As you have noted, the most common way of doing it is to use suffixes, which sometimes indicate what gender nouns will have. You can easily find lists (with Google) such as this one which will give you suffixes and what gender they typically indicate. This second one actually includes the accuracy for each suffix, i.e. the percentage of exceptional cases.
If still undecided, other general rules can help you; though their efficiency may be better than a toss-up, they’re far from foolproof. See here and there for such examples.
Je suis Anglais, et au début, c’était très difficile de me souvenir du genre de tout les mots. Honnêtement, parce que je n’ai jamais trouvé des règles sans exceptions, je vous conseille de :
- Apprendre, avec chaque mot, le genre de ce mot aussi. Si on apprend le vocabulaire pour un contrôle, par exemple, ne pas éviter l’apprentissage des genres.
- Si on a des amis français, demandez qu’ils vous corrigent sur chaque faute de genre (si j’ai fait une faute, corrigez-moi ici aussi).
Je pense qu’il n’y a pas de meilleure méthode.
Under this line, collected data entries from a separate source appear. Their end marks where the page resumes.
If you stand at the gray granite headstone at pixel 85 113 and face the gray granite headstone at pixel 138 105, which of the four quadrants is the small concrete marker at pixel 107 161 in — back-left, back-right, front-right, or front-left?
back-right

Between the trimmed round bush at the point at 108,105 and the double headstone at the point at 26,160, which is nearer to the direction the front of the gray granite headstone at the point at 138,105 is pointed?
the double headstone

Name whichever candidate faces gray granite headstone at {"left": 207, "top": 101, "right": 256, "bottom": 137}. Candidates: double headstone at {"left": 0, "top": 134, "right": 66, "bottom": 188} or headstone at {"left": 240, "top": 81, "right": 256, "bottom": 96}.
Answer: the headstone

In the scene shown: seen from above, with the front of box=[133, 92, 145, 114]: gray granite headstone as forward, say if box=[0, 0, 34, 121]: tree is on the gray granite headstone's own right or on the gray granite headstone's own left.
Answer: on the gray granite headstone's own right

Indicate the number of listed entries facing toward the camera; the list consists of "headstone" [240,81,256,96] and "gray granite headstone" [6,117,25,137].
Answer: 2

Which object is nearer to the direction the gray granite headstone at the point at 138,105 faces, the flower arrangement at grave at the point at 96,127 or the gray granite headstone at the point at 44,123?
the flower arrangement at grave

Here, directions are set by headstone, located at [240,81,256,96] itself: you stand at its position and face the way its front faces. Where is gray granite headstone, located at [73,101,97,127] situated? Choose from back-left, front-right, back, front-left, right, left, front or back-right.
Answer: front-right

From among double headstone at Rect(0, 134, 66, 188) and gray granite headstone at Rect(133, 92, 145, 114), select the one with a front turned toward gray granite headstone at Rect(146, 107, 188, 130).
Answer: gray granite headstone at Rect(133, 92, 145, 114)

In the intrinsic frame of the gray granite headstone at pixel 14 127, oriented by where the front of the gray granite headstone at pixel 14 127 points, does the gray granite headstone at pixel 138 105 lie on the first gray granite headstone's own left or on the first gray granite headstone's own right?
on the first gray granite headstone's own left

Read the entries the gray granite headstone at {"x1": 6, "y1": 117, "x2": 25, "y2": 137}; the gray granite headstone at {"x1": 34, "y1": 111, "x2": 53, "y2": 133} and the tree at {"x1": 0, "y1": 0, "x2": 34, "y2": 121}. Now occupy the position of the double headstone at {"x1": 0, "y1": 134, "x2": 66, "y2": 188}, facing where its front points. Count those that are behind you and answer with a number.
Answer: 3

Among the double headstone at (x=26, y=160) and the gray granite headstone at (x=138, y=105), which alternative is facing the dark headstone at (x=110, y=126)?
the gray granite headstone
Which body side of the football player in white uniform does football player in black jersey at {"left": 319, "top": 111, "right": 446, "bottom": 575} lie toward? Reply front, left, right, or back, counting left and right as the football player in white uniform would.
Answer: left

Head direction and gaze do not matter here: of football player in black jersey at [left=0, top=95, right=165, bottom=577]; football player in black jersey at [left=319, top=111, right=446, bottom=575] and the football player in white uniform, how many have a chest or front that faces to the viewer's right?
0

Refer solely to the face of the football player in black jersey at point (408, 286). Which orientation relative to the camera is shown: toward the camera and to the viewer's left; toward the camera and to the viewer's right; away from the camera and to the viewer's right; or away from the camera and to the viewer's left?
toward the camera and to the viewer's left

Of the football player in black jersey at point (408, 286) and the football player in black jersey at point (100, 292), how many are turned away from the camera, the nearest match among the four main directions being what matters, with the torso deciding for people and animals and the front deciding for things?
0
Après un peu de temps, je trouvais que je me souvenais de plus en plus des mots et de leur genre correctement.
Linguistics can assist; in particular, try to find articles or papers from Linguistics.
I input gender French nouns
into Google, which then revealed this (dubious) website, but which referenced this extremely informative and revealing study:
- Predictability in French gender attribution: A corpus analysis (PDF here)
Author:
Roy Lyster |
Publication date
2006/3/1 | Journal of French Language Studies, Volume
16, Issue
01, Pages
69-92, Publisher:
Cambridge University Press
Helpfully, Google Scholars lists (50, as of 2016/1/24) Citations at the bottom of the webpage; so ensure to consult these other Citations + the references listed at the end of each resource.
At 24 pages, 1 is too long to reproduce here, but the following quote (from its Abstract (on p 1)) should already convince you of its helpfulness and motivate you to read it:
The analysis classified noun endings as reliably
masculine, reliably feminine, or ambiguous, by considering as reliable predictors
of grammatical gender any noun ending that predicts the gender of least 90 per
cent of all nouns in the corpus with that ending. Results reveal that 81 per cent of
all feminine nouns and 80 per cent of all masculine nouns in the corpus are rule
governed, having endings that systematically predict their gender. These findings,
at odds with traditional grammars, are discussed in terms of their pedagogical
implications.
I then Googled genders in french semantics which revealed other resources:
- French gender assignment revisited, WORD, 56:1,
19-38, DOI:
10.1080/00437956.2005.1143255 - Le Ou La?: The Gender of French Nouns (1995) by Marie Surridge.
However, notice that 3 is already referenced on page 24 (of 24) of 1 above.